3D laser scanning is a rapid, non-contact, accurate and objective method for digital documentation of the built environment; urban streetscapes, buildings, heritage structures, archaeological sites and terrain.
Laser scanning allows us to accurately record the 3D surface geometry of objects in a digital form. A large amount of 3D data can be collected within a short period of time. Scanning can be done from a static position on the ground or from aircraft – when it is normally called LiDAR (Light Detection And Ranging).
The laser beam scans the object surface up to 1 million times every second. The returning, reflected laser light is used to compute the distance to the surface. This means up to 1 million spatially accurate coordinates (or points) are collected every second. The millions of points computed are used to produce a ‘point cloud’ which defines the surface geometry of the building or monument of interest.

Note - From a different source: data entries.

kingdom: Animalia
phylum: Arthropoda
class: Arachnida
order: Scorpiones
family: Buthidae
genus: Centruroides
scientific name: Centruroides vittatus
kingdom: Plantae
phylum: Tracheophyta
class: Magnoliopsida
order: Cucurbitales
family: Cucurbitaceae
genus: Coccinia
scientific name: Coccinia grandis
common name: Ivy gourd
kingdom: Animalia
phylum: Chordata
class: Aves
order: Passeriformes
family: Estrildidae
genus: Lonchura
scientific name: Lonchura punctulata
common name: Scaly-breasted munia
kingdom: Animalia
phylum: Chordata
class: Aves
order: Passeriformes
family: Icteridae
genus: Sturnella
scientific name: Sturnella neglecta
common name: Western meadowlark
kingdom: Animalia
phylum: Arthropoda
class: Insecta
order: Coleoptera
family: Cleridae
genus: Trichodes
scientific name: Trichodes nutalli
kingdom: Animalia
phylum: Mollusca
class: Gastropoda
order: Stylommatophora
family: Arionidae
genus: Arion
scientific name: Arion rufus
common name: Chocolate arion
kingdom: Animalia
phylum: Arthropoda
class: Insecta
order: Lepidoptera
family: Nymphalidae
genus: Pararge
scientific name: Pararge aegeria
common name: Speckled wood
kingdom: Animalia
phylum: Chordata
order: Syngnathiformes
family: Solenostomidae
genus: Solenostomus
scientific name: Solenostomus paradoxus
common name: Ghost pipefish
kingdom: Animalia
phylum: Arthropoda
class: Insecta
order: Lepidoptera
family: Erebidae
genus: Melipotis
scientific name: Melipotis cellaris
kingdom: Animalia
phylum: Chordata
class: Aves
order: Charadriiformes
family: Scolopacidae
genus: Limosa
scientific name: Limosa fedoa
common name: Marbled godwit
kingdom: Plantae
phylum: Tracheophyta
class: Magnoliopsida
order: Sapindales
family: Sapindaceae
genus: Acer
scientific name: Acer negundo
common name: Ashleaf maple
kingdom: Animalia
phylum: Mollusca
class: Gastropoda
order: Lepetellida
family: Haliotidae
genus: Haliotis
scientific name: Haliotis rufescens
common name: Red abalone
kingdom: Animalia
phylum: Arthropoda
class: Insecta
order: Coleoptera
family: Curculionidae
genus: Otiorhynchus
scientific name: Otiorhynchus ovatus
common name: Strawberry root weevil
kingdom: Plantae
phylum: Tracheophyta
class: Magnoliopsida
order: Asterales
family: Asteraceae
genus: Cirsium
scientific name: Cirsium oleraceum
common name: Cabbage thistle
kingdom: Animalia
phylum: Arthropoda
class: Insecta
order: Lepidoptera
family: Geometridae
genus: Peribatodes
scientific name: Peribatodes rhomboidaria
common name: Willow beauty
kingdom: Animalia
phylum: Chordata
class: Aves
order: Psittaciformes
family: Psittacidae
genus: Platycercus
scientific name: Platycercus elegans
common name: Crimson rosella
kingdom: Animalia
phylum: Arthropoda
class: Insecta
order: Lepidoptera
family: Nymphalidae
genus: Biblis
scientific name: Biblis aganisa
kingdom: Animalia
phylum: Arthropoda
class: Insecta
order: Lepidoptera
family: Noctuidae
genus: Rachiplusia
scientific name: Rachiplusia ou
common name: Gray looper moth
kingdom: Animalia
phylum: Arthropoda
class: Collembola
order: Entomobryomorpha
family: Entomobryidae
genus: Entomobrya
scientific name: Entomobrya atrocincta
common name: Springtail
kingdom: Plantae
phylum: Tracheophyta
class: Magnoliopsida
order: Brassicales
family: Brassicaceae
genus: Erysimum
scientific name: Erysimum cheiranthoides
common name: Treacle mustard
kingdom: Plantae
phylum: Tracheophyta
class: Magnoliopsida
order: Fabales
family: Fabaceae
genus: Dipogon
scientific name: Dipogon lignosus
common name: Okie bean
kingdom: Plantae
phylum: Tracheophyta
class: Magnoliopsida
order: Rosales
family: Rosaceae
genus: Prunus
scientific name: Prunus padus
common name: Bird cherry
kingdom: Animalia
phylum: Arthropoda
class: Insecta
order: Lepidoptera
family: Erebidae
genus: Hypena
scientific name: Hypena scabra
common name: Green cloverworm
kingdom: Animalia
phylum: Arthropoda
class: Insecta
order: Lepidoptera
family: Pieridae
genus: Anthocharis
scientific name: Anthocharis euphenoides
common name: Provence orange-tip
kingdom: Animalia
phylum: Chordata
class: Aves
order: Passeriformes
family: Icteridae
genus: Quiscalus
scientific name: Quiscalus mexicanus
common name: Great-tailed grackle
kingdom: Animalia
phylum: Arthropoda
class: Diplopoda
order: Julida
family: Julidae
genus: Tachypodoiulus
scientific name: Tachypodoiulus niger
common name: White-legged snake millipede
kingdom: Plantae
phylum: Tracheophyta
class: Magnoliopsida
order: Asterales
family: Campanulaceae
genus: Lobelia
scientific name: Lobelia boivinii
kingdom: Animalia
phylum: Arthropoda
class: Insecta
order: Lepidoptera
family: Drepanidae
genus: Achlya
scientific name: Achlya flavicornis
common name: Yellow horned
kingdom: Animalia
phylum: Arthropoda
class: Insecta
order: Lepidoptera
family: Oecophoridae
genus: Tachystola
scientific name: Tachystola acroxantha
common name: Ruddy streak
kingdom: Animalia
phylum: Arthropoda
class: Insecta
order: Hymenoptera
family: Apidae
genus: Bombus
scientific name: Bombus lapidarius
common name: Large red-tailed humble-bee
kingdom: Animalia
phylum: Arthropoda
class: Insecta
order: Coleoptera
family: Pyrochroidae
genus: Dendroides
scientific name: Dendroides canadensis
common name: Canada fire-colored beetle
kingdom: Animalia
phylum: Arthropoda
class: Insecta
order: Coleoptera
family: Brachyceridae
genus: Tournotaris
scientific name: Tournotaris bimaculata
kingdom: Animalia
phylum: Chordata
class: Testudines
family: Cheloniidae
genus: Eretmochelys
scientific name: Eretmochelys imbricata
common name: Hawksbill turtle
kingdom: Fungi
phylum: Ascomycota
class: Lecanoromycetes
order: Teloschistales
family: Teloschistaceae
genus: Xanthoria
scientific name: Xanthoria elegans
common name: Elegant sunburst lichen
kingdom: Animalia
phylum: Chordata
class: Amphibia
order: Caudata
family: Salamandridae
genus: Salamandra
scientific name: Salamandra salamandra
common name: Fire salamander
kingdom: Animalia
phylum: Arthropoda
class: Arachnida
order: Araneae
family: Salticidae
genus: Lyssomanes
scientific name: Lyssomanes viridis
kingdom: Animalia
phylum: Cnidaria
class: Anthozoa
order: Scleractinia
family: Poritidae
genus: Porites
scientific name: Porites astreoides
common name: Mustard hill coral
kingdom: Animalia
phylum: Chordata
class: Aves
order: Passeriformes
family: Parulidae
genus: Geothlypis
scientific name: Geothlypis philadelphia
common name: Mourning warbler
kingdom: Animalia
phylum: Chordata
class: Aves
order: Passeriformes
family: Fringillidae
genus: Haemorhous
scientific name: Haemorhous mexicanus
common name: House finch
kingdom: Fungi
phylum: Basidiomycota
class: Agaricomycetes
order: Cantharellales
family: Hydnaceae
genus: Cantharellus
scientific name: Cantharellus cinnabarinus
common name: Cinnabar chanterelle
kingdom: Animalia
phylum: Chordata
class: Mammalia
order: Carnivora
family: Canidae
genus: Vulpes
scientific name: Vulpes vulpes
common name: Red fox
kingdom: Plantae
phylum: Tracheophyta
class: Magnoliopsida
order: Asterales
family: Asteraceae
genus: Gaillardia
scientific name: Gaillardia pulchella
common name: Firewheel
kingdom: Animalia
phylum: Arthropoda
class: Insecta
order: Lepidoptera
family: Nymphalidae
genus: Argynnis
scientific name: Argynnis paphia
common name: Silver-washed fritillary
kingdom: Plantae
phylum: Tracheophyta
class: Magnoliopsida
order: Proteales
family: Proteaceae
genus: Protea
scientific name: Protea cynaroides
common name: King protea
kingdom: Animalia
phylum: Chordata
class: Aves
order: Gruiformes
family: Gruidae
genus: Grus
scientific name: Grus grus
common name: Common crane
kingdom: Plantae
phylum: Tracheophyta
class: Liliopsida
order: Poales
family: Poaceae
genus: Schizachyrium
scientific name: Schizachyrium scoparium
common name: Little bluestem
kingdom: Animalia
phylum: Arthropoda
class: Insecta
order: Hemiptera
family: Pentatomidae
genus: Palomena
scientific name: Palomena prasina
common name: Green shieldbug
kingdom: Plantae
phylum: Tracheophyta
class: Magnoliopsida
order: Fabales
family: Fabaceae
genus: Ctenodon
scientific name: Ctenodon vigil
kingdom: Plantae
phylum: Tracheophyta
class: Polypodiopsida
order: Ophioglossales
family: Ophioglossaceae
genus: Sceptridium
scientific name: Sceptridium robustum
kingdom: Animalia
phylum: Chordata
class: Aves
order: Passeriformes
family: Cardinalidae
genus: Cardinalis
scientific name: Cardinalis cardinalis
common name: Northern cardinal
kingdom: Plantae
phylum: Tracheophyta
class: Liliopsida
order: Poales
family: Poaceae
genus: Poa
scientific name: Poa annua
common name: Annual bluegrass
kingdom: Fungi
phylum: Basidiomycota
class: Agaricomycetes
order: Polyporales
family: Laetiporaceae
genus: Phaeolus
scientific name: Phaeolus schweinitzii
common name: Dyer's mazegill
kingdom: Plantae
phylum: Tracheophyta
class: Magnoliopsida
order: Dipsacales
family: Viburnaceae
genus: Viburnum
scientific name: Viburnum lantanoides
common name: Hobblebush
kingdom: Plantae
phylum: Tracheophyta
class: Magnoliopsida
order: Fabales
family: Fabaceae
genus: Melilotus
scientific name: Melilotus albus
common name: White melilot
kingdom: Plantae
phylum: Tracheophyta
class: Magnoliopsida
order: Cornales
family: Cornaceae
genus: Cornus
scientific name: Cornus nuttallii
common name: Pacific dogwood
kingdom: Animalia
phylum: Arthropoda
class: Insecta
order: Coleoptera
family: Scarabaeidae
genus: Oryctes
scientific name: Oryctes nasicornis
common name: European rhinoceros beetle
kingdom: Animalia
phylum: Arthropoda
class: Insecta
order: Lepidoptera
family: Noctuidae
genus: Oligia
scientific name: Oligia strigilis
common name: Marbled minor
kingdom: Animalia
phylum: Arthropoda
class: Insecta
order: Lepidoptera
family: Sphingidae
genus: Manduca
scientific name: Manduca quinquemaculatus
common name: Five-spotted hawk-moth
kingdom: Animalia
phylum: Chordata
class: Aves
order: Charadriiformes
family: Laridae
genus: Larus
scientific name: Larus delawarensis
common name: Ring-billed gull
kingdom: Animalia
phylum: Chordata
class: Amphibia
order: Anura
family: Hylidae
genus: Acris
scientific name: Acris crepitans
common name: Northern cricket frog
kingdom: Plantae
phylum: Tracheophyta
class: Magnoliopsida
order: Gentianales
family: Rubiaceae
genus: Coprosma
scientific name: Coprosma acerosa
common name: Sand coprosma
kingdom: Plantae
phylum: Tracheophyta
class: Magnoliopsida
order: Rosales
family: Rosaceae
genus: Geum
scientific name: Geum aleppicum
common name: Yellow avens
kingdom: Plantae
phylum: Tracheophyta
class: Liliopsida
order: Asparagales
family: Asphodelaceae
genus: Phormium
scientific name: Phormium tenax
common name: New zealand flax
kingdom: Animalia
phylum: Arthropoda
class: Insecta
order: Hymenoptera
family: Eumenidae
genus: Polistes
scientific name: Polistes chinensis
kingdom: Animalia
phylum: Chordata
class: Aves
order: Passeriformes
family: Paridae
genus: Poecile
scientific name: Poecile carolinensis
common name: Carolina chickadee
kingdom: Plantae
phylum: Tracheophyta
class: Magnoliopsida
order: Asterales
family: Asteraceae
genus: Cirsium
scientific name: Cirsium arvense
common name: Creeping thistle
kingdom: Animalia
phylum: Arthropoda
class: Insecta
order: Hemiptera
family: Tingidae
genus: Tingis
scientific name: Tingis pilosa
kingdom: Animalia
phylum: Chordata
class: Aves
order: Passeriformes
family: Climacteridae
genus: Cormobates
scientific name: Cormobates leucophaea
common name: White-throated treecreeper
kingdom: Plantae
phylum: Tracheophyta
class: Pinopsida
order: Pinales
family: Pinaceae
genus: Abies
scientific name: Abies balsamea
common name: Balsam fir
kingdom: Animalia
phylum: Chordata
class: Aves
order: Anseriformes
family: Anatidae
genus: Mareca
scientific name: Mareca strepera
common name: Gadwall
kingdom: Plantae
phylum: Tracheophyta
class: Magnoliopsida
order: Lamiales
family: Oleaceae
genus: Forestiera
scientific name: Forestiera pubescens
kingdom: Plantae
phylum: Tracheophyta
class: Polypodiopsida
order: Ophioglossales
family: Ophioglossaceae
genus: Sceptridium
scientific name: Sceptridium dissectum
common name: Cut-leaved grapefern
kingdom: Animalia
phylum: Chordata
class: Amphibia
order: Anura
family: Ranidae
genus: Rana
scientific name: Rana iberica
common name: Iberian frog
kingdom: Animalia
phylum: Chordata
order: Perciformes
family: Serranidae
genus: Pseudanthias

The data generated by the laser scanner is a ‘point cloud’: a collection of xyz coordinates, which may include other information (e.g. intensity of return of laser signal or RGB value). Point clouds are acquired from several points of view and joined together to produce a 3D image with accurate dimensions. The point cloud can be useful in itself, or it can be further processed to produce models, photo-realistic surfaces or outputs in other forms (e.g. for AutoCAD, 3D printing or milling machines).
3D objects need to be scanned from several angles to obtain the optimum amount of data. The number of scans required at each site depends on the intricacy of the object; complex objects require more angles of view to ensure that important detail is not missed. There needs to be sufficient overlap between scans to enable them to be joined together into the 3D model.
In most cases surveying targets are used to join individual scans. Ideally, at least four should be visible from each scan position to enable the scans to be ‘registered’ together with a good degree of accuracy. In practice point clouds can also be registered by using points, edges and surfaces in common.
The final registered point cloud will be based on an arbitrary reference point (0, 0, 0 with reference to the first scan position). If the geographical position of the object needs to be known (i.e. it must be ‘georeferenced’), then points within the scan need to be surveyed (e.g. using a GPS or GNSS system). The scan can then be positioned accurately within a known grid system.
Laser scanning accuracy and resolution generally depends on the scale of the surface being recorded. Small scale objects (of the order of a metre of so across) can be recorded with a very high degree of accuracy (to 10s of microns); building facades and the like with an accuracy of 4-6mm. This variation in accuracy is because different scanning technologies are required at different scales.